Paroxysmal supraventricular tachycardia is a common and generally benign arrhythmia. It rarely results in any adverse clinical outcomes. But it was reported that 30% of patients presenting with PSVT had significant troponin elevations [6]. Because these patients had symptoms of chest pain and chest discomfort they were often misdiagnosed as ACS and given inappropriate treatments such as antiplatelet and antithrombotic therapy. Coronary angiography however revealed that most of them had normal coronary arteries. The mechanism of tachycardia-induced troponin elevation is not fully understood [6]. Most authors are in agreement with the mechanism that tachycardia increases myocardial oxygen demand, while it decreases myocardial oxygen delivery because of short diastole during which myocardial perfusion occurs. So tachycardia ultimately leads to reduced myocardial perfusion which results in the release of cTnI into the circulation [4].
What are the characteristics of patients with elevated troponins due to PSVT? We reviewed the English-language scientific literature from the MEDLINE and ELSEVIER databases using the keywords “troponin” and“PSVT”. Most authors found that patients with elevated troponins after acute attack of PSVT were not at increased cardiovascular risk such as hypertension, diabetes or dyslipidemia [6]. This agrees with our cases. They also believed that the duration of arrhythmia was not associated with troponin elevation [7]. However, the maximal PSVT heart rate, ST-segment depression ≥1 mm during the episode of PSVT and the presence of impaired left ventricular systolic function were correlated with troponin elevation [6, 8].

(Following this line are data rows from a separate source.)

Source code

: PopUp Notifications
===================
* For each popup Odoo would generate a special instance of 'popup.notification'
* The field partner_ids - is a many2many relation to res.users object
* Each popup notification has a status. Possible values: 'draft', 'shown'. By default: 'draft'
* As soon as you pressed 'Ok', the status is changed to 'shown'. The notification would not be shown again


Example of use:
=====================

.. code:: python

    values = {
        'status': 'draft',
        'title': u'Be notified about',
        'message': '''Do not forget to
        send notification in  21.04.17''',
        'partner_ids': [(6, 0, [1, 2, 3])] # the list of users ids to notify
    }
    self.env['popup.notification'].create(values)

Is coronary angiography necessary to be carried out in these patients with PSVT which resulted in elevated troponins? Dorenkamp’s study replied this question [9]. In their retrospective analysis troponin levels were increased in 14 of 114 patients. Thirteen of the 14 patients were subjected to coronary angiography. The result was that no one had significant coronary stenosis. They found a positive exercise test was the best predictor of significant coronary artery disease and subsequent revascularization. A history of hypertension and age 60 years or more ranked secondly. So when we confronted a patient with PSVT and elevated troponin, we should pay attention to his medical history including cardiac risk factors and age. Then a noninvasive assessment for coronary stenosis such as the exercise test can be chosen before coronary angiography. This was not implemented well in clinical practice according to our cases and other reports.
What is prognostic significance of elevated troponins in these patients with PSVT? This question has different answers. Calberg and his colleagues made a retrospective review of 51 patients with PSVT, 38 of whom had cTnI value meassured at least one time [4]. Eleven patients having elevated cTnI were followed up for thirty days. They found that none of patients had adverse cardiovascular outcomes. On the contrary, Chow and his colleagues’ research drew the conclusion that mild cTnI elevation in patients with PSVT was associated with increased risk of future cardiovascular events such as death, myocardial infarction or cardiovascular rehospitalization [8]. They studied 78 patients including 29 patients with elevated cTnI. The mean follow-up period was 2.2 ± 1.7 years. These two retrospective studies had a common limitation that the numbers of patients were too small for analysis. Both prospective observational studies and larger retrospective studies are recommended to answer this question.